** Required work **
Transcribe verbatim the span of lines that opens with the line containing "书记职务。教育部人事司有关负责同志出席会议并讲话。安徽省" and closes with the last line of the data below.

Segment Start: Records

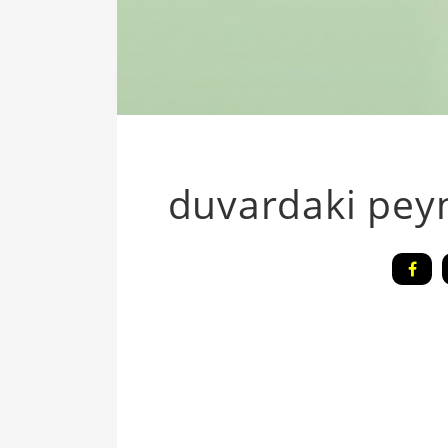
duvardaki peyn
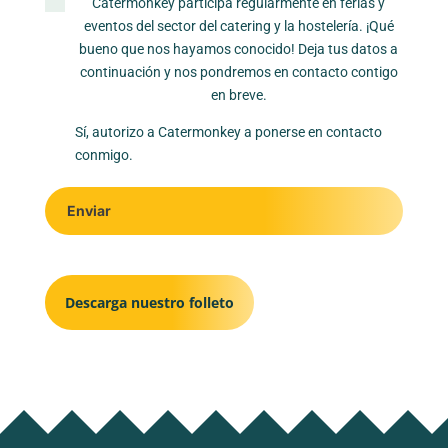
Catermonkey participa regularmente en ferias y
eventos del sector del catering y la hostelería. ¡Qué
bueno que nos hayamos conocido! Deja tus datos a
continuación y nos pondremos en contacto contigo
en breve.
Sí, autorizo a Catermonkey a ponerse en contacto
conmigo.
Enviar
Descarga nuestro folleto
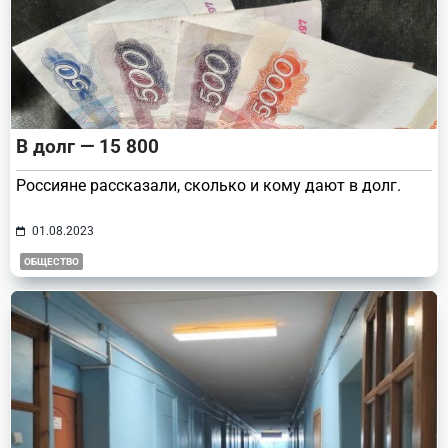
В долг — 15 800
Россияне рассказали, сколько и кому дают в долг.
01.08.2023
ОБЩЕСТВО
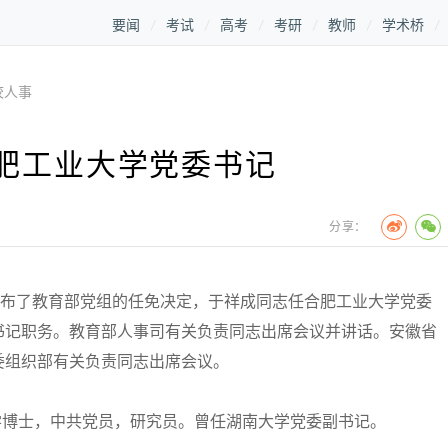
要闻
考试
高考
考研
教师
学术桥
校人事
肥工业大学党委书记
分享：
布了教育部党组的任免决定，于祥成同志任合肥工业大学党委
书记职务。教育部人事司有关负责同志出席会议并讲话。安徽省
委组织部有关负责同志出席会议。
学博士，中共党员，研究员。曾任湖南大学党委副书记。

Segment End: Records

** Final answer **
书记职务。教育部人事司有关负责同志出席会议并讲话。安徽省
委组织部有关负责同志出席会议。
学博士，中共党员，研究员。曾任湖南大学党委副书记。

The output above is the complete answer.